つまり、栄養状態が低下し炎症状態にある終末期患者では、ナルデメジンの継続投与そのものを定期的に再評価する必要があります。


下痢副作用への実践的対応フロー


投与後に下痢が生じた場合、まず「消化管副作用による下痢」なのか「オピオイド離脱症候群の一症状としての下痢」なのかを区別することが大切です。後者の場合は前述した不安・発汗・散瞳などの複合症状を伴うことが多いため、それらの有無を合わせて確認します。


重度の下痢が発現した場合は、投与を中止し補液等の適切な処置を行うことが添付文書に明記されています。高齢者や低栄養状態の患者では脱水への移行が速いため、早期の介入が必要です。


ICU・集中治療環境での注意点


2026年3月に発表された国内単施設後ろ向き研究では、ICU患者のOICに対するナルデメジン早期投与の効果が検証されています。早期投与群では下痢発生率が26.7%と、遅延投与群の8.8%に比べ高かったことが報告されています。これは意外ですね。
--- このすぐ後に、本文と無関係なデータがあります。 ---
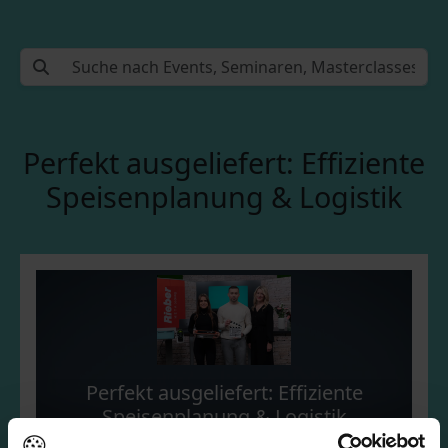
Perfekt ausgeliefert: Effiziente
Speisenplanung & Logistik
Perfekt ausgeliefert: Effiziente
Speisenplanung & Logistik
急性期・ICU環境でのナルデメジン投与は、患者の消化管状態が急変しやすいことを踏まえ、より厳重な経過観察が求められます。早期に投与することの利益と下痢リスクの増加を天秤にかけ、個々の患者に応じた投与タイミングを検討することが、実臨床での適切な対応です。


投与中止のタイミング


忘れがちな点として、オピオイドを中止する際のナルデメジンの取り扱いがあります。添付文書には「オピオイドの投与を中止する場合は本剤の投与も中止すること」と明記されています。オピオイドを減量・中止する際は、ナルデメジンの同時中止も処方計画に含めましょう。これが原則です。